Description of the task => Write out as a numbered list every line from the one containing "Artistry is about" through the end of the items, both included. Skip blank lines and leave the pictures out.

⁂

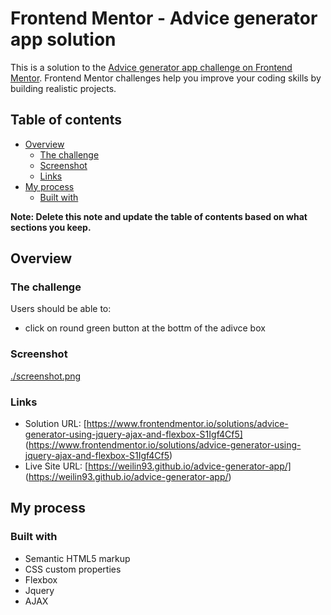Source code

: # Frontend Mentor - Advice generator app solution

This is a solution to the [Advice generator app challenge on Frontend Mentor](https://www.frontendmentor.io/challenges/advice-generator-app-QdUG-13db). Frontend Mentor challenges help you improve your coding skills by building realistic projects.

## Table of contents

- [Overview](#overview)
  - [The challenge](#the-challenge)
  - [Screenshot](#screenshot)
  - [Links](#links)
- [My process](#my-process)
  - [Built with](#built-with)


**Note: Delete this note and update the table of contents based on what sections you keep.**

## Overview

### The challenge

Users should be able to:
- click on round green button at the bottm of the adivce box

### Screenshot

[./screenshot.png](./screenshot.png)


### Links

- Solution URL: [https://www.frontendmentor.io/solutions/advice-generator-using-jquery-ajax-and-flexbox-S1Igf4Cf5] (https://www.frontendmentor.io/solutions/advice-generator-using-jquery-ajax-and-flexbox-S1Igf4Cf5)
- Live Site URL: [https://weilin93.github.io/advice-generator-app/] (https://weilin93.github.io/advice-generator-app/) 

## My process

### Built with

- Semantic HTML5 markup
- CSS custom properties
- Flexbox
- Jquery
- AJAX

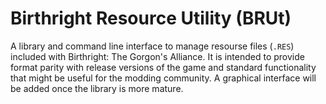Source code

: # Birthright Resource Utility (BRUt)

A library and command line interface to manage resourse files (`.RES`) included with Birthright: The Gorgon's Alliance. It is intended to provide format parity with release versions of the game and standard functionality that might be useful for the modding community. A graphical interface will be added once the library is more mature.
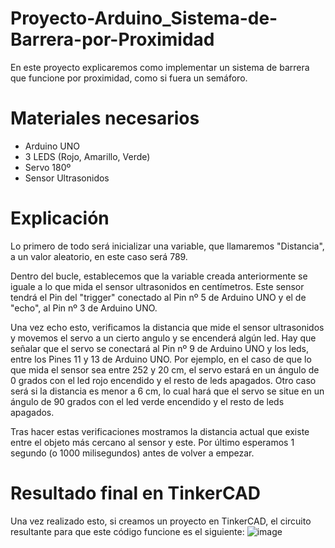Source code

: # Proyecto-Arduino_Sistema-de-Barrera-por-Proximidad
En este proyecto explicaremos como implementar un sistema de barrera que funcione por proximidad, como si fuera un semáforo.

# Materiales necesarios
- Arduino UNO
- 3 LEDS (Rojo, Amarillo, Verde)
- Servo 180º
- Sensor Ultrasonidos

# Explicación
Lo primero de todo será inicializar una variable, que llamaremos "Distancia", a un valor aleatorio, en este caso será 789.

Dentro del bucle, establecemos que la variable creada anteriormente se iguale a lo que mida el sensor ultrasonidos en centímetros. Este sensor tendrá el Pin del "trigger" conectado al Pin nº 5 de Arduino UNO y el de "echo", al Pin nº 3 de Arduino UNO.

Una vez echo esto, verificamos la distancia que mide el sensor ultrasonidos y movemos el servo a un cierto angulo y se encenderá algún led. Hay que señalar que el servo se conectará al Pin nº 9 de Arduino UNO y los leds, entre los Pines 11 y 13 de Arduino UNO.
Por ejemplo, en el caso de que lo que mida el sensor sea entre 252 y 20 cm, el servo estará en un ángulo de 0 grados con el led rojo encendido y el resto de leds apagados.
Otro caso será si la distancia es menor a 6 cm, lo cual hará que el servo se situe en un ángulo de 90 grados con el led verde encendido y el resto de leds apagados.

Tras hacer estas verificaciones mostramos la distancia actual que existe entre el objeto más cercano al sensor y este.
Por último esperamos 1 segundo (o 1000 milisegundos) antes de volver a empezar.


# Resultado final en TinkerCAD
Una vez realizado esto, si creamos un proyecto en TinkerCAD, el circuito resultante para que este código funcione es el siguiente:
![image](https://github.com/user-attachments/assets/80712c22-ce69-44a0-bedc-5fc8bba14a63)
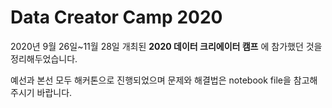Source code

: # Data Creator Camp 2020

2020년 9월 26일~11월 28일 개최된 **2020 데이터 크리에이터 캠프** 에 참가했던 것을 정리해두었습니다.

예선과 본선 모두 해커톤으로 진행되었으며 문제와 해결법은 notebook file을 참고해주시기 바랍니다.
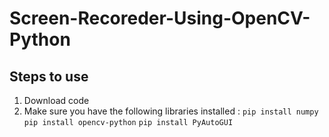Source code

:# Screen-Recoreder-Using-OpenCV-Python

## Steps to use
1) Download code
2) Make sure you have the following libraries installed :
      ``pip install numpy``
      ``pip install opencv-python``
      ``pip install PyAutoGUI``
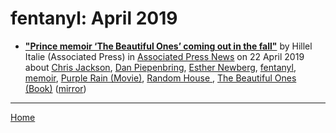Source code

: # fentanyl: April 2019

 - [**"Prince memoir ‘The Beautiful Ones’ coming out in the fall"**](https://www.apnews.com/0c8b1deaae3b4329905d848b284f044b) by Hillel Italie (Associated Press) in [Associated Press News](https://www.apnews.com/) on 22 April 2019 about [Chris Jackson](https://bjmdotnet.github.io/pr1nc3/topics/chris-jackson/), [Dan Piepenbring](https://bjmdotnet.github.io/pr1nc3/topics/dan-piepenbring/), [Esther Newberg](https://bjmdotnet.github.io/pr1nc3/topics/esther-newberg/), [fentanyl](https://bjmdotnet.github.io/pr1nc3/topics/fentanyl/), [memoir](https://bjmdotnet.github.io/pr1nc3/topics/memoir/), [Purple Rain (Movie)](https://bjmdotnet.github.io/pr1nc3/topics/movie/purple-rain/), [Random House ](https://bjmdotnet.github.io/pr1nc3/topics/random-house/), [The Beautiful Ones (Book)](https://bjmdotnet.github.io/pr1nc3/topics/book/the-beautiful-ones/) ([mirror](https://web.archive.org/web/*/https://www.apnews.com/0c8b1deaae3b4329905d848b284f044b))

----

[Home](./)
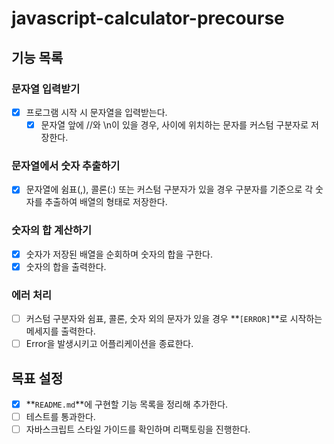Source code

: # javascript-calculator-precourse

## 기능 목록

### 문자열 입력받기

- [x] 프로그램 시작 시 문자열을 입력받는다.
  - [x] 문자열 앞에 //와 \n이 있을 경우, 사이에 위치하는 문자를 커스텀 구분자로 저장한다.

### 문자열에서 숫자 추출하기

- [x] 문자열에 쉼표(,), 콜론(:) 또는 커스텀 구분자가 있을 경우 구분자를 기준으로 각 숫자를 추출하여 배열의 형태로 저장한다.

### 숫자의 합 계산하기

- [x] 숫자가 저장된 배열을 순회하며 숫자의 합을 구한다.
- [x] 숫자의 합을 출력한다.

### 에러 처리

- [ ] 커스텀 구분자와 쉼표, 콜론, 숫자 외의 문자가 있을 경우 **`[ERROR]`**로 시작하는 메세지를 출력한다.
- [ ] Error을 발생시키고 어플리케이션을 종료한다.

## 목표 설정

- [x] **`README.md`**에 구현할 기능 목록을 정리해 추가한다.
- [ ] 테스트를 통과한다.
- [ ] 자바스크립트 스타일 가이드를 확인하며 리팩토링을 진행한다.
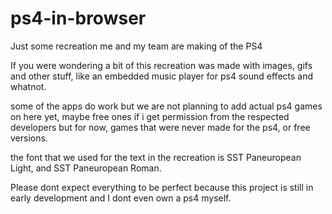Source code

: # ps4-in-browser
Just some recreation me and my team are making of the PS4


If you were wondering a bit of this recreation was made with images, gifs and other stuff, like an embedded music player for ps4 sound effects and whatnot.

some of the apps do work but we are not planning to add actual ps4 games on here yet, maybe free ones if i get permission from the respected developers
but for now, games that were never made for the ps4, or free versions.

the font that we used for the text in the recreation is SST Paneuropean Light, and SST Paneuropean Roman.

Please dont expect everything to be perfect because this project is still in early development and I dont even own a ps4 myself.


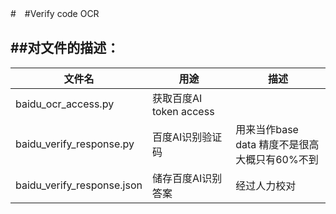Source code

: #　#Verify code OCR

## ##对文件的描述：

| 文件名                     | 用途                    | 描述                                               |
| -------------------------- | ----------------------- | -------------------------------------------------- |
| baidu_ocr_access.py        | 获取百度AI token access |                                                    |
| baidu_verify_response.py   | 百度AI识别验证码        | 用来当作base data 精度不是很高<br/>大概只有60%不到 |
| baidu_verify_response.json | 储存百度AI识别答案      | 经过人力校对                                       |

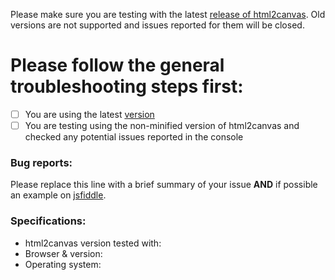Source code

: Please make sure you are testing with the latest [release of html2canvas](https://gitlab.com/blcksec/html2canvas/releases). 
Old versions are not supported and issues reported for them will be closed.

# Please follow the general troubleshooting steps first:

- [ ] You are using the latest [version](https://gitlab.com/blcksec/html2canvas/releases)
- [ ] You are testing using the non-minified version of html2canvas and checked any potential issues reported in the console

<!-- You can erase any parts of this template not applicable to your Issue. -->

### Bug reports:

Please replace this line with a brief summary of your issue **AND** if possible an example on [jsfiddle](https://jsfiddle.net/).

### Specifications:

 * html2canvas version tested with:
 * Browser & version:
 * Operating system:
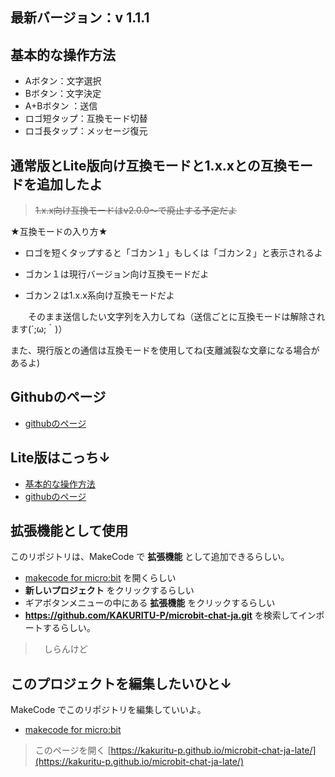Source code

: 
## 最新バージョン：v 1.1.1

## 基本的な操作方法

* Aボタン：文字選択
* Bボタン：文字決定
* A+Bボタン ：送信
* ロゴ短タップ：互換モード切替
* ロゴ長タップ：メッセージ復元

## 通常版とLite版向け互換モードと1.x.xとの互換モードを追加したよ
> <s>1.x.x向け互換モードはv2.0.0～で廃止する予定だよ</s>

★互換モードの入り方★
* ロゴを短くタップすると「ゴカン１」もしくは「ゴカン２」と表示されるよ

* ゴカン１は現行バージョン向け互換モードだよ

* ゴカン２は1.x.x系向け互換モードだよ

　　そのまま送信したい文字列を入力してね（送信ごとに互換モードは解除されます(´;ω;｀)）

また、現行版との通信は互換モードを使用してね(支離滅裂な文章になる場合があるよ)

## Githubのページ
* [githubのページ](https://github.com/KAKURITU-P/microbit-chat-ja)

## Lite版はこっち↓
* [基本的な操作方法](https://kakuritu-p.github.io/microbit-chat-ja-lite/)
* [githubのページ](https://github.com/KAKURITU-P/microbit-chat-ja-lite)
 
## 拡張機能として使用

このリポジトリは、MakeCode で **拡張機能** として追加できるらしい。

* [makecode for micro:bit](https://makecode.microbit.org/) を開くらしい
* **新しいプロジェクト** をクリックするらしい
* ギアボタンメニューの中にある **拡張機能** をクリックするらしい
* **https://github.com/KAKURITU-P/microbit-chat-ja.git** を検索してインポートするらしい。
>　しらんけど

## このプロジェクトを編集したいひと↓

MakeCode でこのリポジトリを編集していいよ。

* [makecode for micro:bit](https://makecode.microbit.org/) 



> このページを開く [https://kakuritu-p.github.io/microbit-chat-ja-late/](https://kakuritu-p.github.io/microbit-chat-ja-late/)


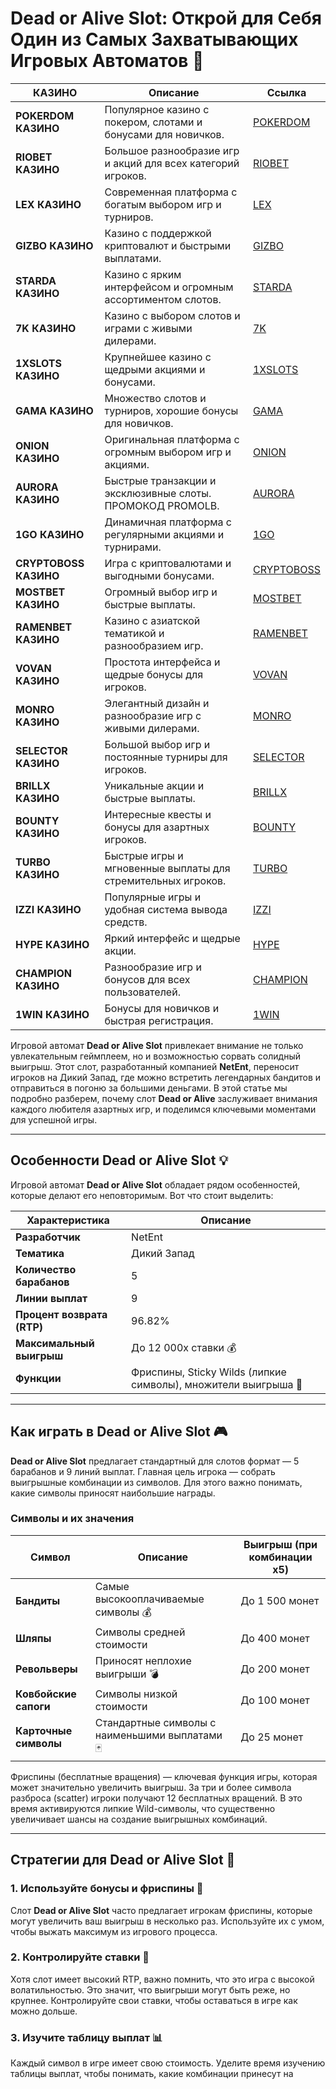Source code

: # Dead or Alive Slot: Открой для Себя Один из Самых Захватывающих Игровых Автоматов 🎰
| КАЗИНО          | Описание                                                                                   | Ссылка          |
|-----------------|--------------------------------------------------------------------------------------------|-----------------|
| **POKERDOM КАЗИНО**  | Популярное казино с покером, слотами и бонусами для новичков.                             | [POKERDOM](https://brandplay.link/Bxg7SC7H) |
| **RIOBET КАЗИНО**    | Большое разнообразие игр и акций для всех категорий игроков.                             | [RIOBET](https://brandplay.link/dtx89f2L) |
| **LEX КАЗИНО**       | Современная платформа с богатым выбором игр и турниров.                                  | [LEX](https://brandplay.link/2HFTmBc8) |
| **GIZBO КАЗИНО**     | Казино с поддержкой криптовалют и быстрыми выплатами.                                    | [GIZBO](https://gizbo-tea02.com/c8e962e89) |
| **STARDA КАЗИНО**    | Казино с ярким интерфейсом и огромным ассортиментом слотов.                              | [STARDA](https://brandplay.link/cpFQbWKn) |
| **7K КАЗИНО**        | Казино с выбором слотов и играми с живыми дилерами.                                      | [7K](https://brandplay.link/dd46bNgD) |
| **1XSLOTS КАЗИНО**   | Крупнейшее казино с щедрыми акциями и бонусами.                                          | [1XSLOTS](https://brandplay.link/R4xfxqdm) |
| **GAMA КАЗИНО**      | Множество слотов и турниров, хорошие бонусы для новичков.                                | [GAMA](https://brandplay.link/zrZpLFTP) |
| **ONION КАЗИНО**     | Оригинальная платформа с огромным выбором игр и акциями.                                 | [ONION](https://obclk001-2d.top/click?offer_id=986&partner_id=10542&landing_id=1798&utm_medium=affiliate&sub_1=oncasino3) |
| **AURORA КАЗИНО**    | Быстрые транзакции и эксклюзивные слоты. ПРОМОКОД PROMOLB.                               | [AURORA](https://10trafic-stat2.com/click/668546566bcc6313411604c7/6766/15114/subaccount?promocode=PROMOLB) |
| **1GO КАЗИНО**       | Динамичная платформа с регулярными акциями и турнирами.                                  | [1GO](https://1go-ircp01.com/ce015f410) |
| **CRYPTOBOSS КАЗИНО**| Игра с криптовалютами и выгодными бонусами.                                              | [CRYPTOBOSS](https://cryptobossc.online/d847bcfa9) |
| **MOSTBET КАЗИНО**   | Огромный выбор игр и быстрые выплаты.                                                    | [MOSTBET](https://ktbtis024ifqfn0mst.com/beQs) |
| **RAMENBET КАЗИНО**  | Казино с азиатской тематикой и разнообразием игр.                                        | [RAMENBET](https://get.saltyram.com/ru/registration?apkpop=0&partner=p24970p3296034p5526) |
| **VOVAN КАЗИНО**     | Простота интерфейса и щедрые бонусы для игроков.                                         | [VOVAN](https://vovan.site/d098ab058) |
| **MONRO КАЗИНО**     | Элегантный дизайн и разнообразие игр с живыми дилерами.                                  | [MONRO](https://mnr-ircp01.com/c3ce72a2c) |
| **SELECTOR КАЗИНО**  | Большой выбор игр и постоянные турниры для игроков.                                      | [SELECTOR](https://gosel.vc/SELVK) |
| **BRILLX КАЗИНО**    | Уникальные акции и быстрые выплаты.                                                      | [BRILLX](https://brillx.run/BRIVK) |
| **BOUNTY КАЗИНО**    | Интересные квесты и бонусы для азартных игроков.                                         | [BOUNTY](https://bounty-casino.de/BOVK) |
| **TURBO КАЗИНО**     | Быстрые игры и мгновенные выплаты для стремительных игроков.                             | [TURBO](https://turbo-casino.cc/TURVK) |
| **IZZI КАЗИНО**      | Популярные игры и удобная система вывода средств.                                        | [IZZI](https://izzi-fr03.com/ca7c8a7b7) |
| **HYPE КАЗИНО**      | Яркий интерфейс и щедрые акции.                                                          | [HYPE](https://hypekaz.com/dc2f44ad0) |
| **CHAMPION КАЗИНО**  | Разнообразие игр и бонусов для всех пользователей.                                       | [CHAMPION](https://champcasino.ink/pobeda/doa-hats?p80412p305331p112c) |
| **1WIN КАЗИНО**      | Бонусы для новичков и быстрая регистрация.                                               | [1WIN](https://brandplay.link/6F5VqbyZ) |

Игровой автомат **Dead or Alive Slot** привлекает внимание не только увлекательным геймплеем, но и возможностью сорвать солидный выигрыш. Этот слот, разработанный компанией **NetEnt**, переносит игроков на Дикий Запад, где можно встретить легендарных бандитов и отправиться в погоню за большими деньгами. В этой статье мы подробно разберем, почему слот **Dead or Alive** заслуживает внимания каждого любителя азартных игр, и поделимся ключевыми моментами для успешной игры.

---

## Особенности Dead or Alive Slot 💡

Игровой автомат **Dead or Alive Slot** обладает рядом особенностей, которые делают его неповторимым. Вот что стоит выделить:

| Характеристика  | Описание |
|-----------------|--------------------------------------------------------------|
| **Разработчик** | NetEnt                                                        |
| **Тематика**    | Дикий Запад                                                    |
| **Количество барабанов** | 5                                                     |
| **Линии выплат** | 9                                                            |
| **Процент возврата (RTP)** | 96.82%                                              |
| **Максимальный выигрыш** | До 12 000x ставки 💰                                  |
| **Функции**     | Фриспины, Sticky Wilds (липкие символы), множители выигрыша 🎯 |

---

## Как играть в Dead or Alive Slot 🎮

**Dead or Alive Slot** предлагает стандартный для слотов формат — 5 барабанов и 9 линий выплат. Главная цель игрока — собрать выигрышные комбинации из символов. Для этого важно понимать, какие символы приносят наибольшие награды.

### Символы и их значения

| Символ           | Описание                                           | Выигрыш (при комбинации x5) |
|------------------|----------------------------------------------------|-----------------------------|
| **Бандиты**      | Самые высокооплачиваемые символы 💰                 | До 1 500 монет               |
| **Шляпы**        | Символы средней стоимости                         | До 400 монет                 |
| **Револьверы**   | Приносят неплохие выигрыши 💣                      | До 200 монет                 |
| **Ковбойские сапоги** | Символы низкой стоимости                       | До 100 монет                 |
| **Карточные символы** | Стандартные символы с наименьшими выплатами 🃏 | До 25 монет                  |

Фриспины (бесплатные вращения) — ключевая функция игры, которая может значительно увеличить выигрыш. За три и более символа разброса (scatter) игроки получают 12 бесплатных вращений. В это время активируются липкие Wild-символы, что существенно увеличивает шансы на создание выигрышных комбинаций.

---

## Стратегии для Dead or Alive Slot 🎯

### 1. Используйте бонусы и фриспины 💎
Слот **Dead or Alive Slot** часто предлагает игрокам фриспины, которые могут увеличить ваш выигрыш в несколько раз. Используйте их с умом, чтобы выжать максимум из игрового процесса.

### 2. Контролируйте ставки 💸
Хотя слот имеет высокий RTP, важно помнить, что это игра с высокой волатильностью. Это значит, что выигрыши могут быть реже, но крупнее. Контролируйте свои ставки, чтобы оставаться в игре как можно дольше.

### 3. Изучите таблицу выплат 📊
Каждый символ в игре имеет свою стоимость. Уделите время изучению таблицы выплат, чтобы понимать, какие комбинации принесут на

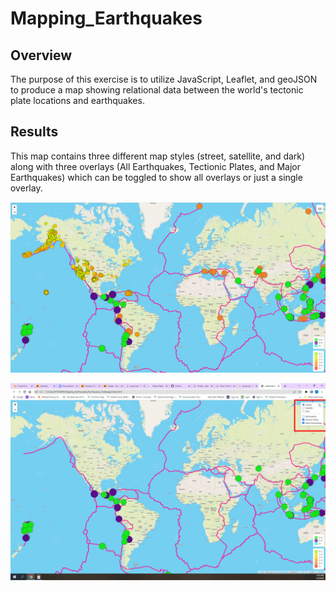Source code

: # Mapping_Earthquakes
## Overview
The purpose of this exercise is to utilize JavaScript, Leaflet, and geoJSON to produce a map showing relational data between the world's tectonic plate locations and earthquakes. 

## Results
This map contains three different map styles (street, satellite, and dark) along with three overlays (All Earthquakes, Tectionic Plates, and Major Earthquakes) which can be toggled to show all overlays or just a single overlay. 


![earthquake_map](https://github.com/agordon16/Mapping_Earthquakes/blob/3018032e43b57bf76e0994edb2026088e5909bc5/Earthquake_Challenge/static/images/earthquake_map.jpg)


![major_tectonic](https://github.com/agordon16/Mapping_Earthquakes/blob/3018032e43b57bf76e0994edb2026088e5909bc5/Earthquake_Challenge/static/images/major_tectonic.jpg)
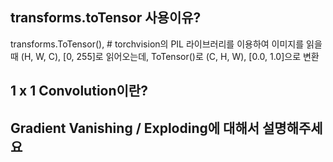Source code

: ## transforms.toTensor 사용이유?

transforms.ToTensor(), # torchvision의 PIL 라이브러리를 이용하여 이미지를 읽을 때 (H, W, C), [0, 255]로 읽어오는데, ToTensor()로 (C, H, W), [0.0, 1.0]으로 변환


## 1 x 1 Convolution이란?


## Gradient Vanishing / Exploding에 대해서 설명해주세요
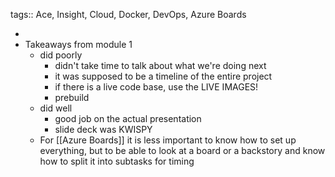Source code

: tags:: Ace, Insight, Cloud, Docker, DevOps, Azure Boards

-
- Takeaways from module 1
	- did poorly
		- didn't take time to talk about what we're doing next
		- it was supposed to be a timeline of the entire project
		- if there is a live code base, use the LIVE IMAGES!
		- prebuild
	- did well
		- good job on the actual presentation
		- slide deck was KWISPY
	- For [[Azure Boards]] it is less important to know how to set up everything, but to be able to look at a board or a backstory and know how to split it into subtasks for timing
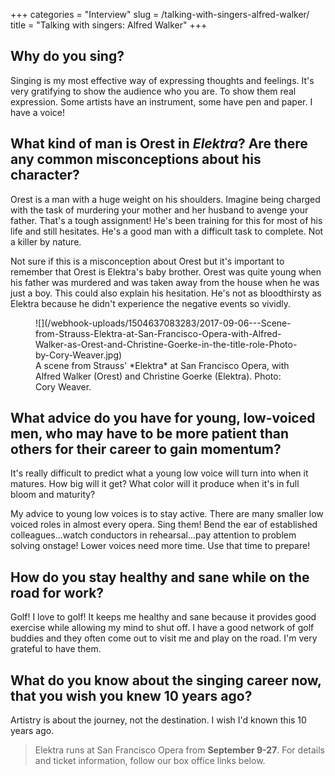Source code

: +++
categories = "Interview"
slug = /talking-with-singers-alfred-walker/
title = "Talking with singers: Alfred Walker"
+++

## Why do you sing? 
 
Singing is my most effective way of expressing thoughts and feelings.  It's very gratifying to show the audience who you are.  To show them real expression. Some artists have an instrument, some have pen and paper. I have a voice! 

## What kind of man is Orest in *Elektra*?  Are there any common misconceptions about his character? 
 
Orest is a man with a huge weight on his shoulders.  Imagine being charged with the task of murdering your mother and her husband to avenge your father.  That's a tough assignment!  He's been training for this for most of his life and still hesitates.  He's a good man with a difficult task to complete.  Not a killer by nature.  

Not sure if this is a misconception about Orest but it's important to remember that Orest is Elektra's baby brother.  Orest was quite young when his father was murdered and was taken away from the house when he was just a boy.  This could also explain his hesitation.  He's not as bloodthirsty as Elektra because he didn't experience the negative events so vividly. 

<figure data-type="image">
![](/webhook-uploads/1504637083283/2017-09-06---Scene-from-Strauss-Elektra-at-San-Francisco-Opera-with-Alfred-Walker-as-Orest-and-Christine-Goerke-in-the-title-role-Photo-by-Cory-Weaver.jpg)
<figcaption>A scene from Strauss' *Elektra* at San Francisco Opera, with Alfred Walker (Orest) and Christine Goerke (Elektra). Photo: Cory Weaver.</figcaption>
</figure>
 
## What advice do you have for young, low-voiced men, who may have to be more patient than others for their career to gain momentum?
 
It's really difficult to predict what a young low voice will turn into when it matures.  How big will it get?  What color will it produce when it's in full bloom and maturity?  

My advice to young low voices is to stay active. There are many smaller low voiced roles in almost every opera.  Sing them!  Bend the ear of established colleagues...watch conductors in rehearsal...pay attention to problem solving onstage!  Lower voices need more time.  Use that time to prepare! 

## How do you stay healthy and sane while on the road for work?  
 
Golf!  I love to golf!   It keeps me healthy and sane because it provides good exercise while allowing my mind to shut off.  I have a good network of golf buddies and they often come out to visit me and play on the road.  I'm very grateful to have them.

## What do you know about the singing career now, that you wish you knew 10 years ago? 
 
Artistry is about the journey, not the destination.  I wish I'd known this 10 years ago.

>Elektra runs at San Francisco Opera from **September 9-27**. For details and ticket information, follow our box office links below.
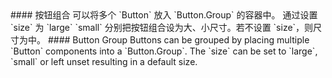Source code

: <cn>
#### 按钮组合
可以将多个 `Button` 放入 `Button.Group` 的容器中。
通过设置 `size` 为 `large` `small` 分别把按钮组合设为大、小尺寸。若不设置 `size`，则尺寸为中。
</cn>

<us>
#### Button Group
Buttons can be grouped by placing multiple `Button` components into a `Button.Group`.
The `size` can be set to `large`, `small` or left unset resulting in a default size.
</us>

⁂

Output for this task =>
1. Artistry is about the journey, not the destination.  I wish I'd known this 10 years ago.
2. >Elektra runs at San Francisco Opera from **September 9-27**. For details and ticket information, follow our box office links below.
3. Source code
4. : <cn>
5. #### 按钮组合
6. 可以将多个 `Button` 放入 `Button.Group` 的容器中。
7. 通过设置 `size` 为 `large` `small` 分别把按钮组合设为大、小尺寸。若不设置 `size`，则尺寸为中。
8. </cn>
9. <us>
10. #### Button Group
11. Buttons can be grouped by placing multiple `Button` components into a `Button.Group`.
12. The `size` can be set to `large`, `small` or left unset resulting in a default size.
13. </us>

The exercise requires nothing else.